Gamescom 2015: our favourite indie games

We unearthed a veritable treasure trove of upcoming titles from smaller developers

There’s a lot more to gaming than just the big guns. 

If you’re sick of glossy, soulless triple-A shooters or annual sports refreshes that do little more than update the player line-ups, never fear: at Gamescom we were reminding that there’s an incoming barrage of indie games delivering innovation, creativity, wit and whimsy, often for low, low prices.

Here are our favourites from the Cologne show floor.

The Intruder

Inspired by the developer’s nightmares and creepy on a par with Alien Isolation and fellow indie pant-browner Slender, The Intruder is a quiet, cold place full of things that will follow you, staring with unblinking eyes. Many of the Things will only stop chasing you when you turn and shine your torch at them, and then they’ll wait in the most unsettling possible way for you to get freaked out, run for it and die. The Intruder is available on Steam Greenlight now.

Gunnihilation

You can already play a browser-based prototype of this ludicrously fast-paced multiplayer run ‘n’ gun from British developer Robo Pixel, but the PC (and eventually console) version is newer, faster and gunnier. Up to eight players can join in, and you’ll need at least a couple of pals: wave after wave of enemies pour onto the screen from all sides, and your only option is to hose them with bullets until the pile of burning mush and robot parts is so deep you have to shoot your way out of it. Huge fun.

Forma.8

Forma.8

If you like artful, mysterious indie games, you are going to love this Metroidesque exploration game from Italian developer Mixed Bag. Its illustrated style is made up from layers of vector graphics which create an alien landscape of weird contrasting colours. The premise is pretty compelling, too – you’re a tiny probe searching for an energy source for your mothership on a mysterious dead planet. We’re really looking forward to playing this on an iPad, but it’ll also be out on PS4, Vita, Wii U, PC, Mac and Linux later this year.

Dreii

The sequel to iOS hit Drei is… well, basically it’s the same game.
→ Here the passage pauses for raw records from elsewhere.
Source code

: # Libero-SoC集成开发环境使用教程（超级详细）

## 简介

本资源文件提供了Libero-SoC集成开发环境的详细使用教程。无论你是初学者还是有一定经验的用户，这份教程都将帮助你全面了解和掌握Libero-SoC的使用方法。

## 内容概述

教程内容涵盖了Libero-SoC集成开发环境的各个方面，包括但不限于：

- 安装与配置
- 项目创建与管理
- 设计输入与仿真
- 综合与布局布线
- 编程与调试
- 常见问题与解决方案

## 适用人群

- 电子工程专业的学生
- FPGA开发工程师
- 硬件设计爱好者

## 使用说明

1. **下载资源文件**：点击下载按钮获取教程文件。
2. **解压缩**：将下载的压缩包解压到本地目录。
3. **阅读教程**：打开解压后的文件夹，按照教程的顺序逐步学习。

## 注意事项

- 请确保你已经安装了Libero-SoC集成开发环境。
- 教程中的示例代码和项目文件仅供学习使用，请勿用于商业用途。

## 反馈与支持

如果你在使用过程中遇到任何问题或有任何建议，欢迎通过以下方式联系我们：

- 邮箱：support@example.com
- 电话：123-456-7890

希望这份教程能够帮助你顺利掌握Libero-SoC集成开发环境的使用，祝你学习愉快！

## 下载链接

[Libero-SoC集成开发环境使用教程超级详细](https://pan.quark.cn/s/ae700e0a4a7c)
You play a kind of floating carnival hat, or something, that can pick up geometric objects and build them into towers. It’s pretty good fun for a few minutes, but the sequel adds an important development: other people. Randomly matched co-op players can now join forces, exponentially improving the playability and your chances of getting that triangle thing to balance on the oval thing. Left a bit… there.

Cloud Chasers

At some unspecified point in the future, the rich have stolen the clouds, hoovering up all the water into their special rich people’s cloud city while the rest of us die of thirst in the desert below. Now, there’s still a chance that might not happen – although let’s face it, it probably will – but Cloud Chasers is a good way to get some practice in, just in case. You play a father and daughter team wandering through a procedurally generated desert; the people and situations you encounter form a kind of interactive fiction game, but you also get to take to the air in a makeshift glider and hunt some clouds.